• EXERCISE DIRECTIONS: Please turn the listing below into a Markdown table with two columns, No. and Entry, giving each line its own numbered row and skipping any blank lines. Leave the pictures out of your answer.

• RECORD SET:
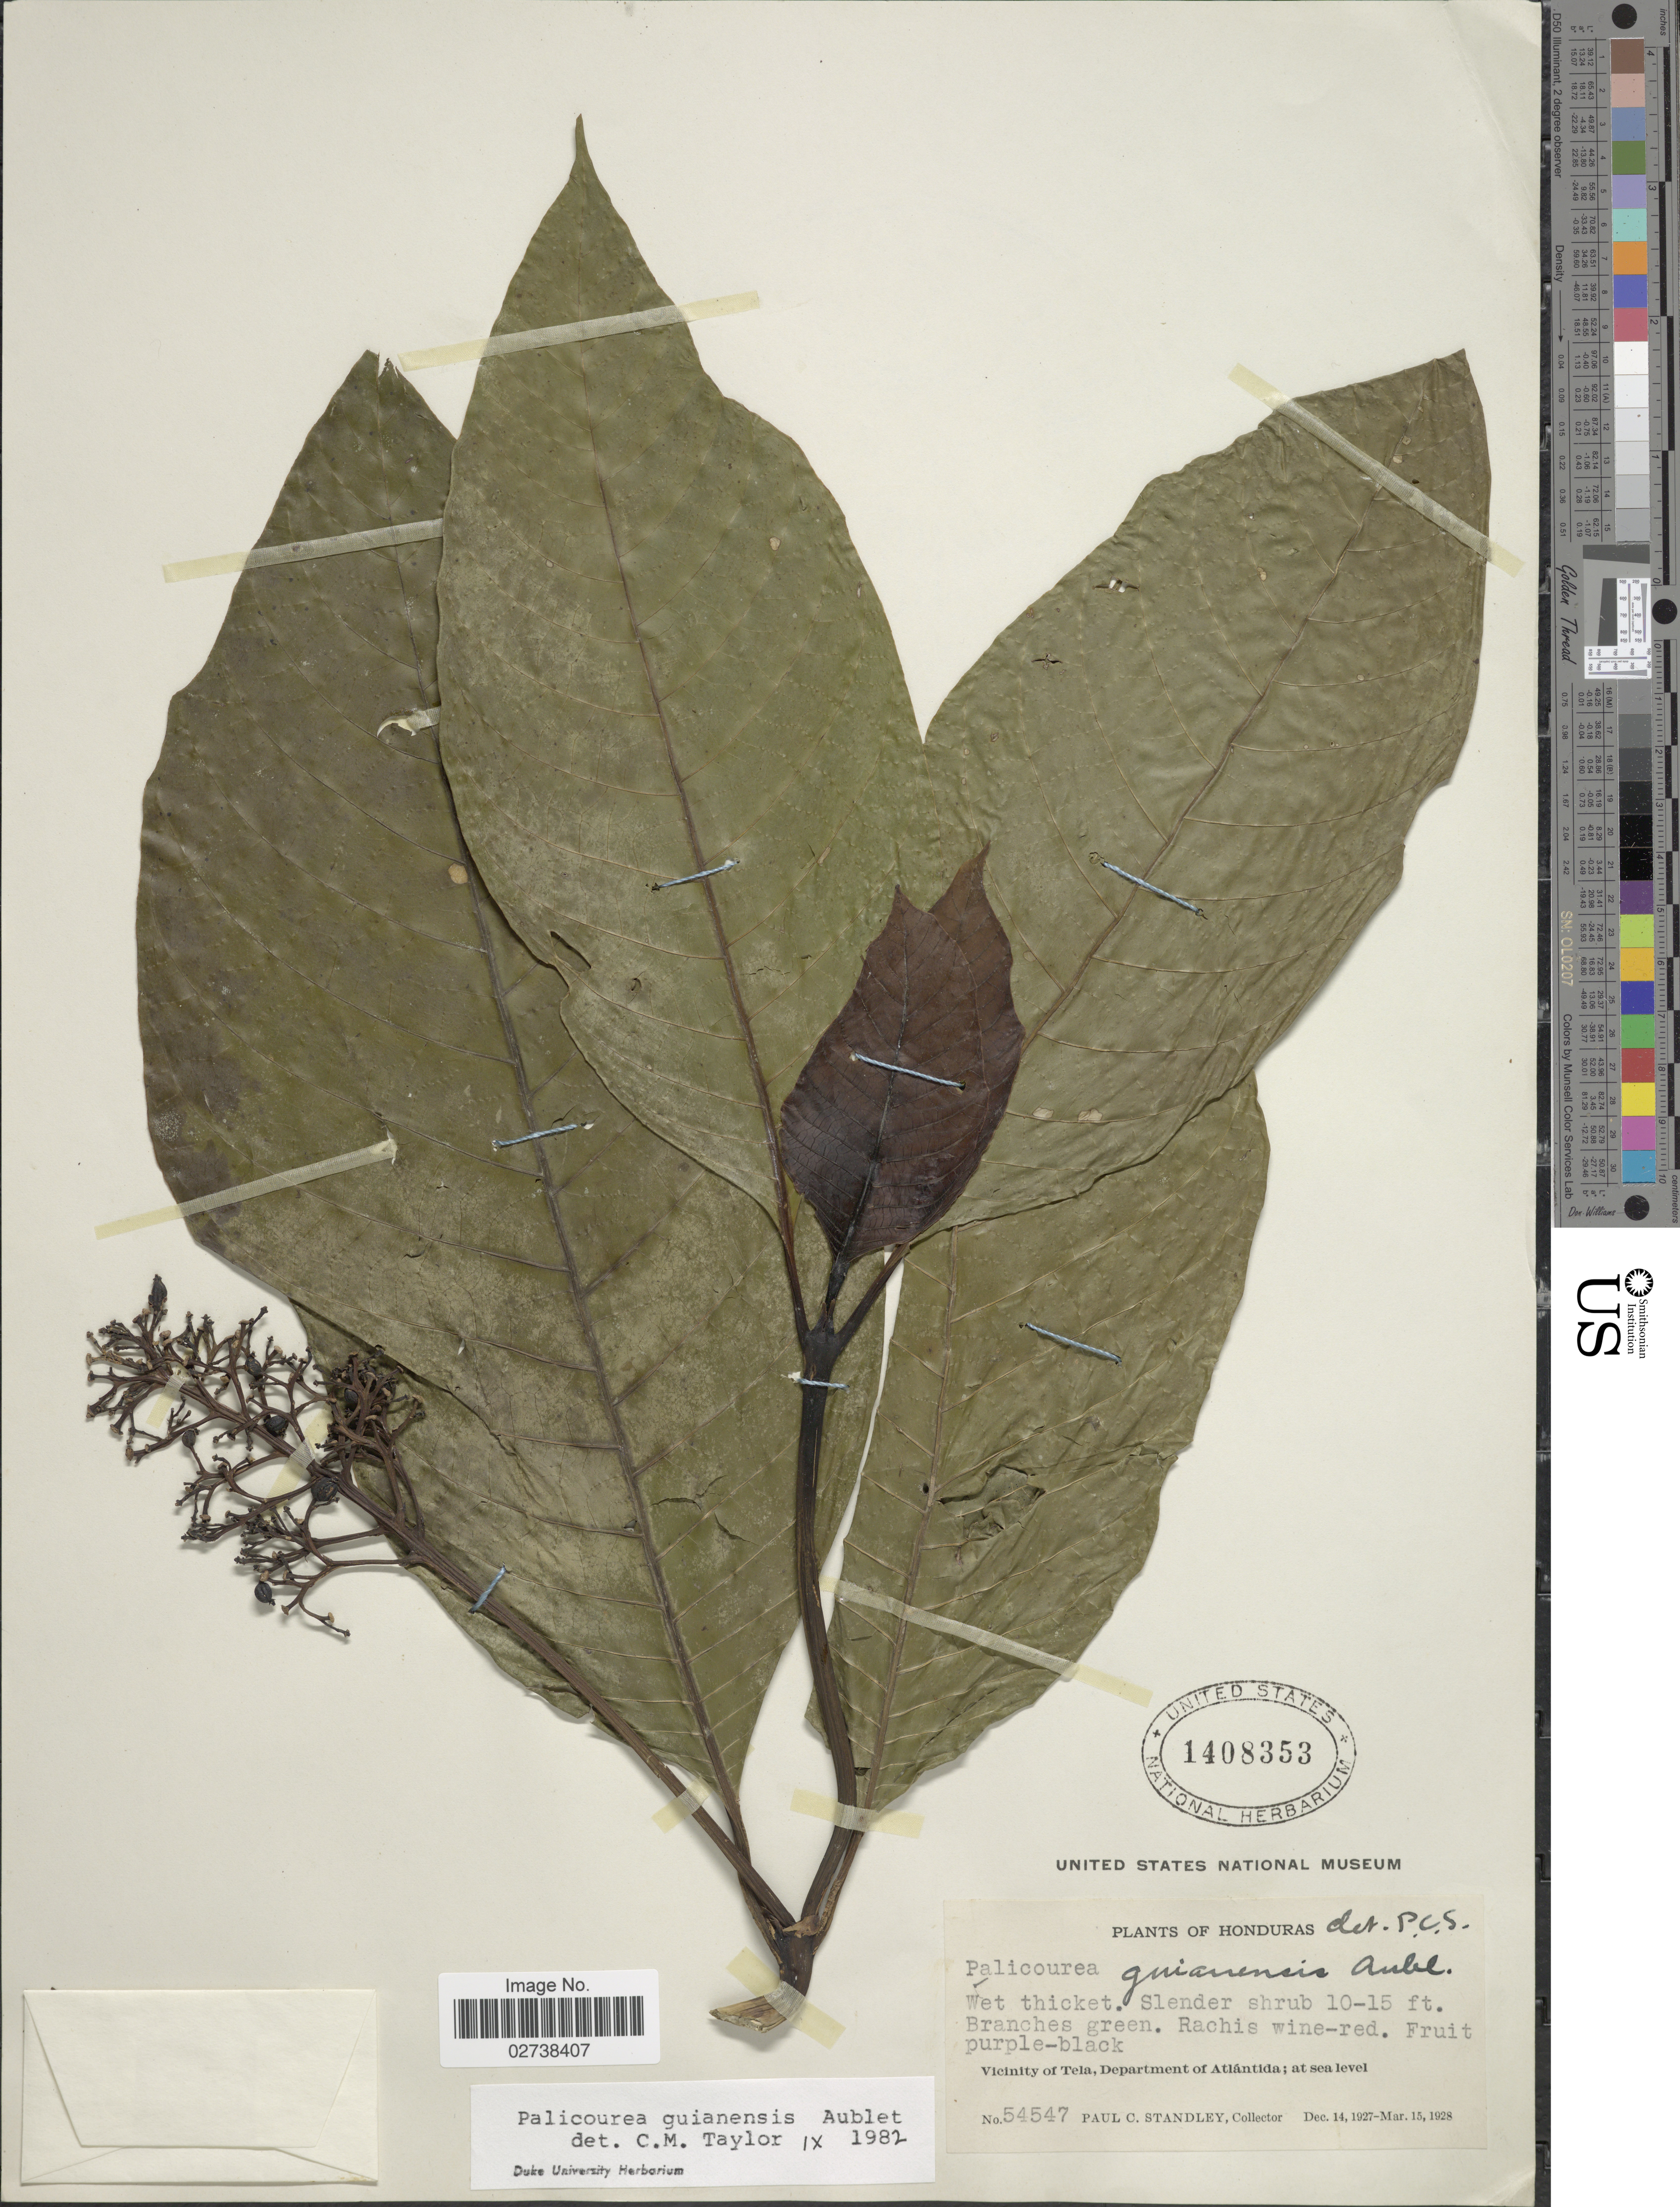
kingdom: Plantae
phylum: Tracheophyta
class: Magnoliopsida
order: Gentianales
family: Rubiaceae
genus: Palicourea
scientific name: Palicourea guianensis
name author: Aubl.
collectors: P. C. Standley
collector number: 54547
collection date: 1927-12-14/1928-03-15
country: Honduras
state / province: Atlántida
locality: Vicinity of Tela, Department of Atlantida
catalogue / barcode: US 1408353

• ANSWER FOR THE TASK:
| No. | Entry |
|---|---|
| 1 | kingdom: Plantae |
| 2 | phylum: Tracheophyta |
| 3 | class: Magnoliopsida |
| 4 | order: Gentianales |
| 5 | family: Rubiaceae |
| 6 | genus: Palicourea |
| 7 | scientific name: Palicourea guianensis |
| 8 | name author: Aubl. |
| 9 | collectors: P. C. Standley |
| 10 | collector number: 54547 |
| 11 | collection date: 1927-12-14/1928-03-15 |
| 12 | country: Honduras |
| 13 | state / province: Atlántida |
| 14 | locality: Vicinity of Tela, Department of Atlantida |
| 15 | catalogue / barcode: US 1408353 |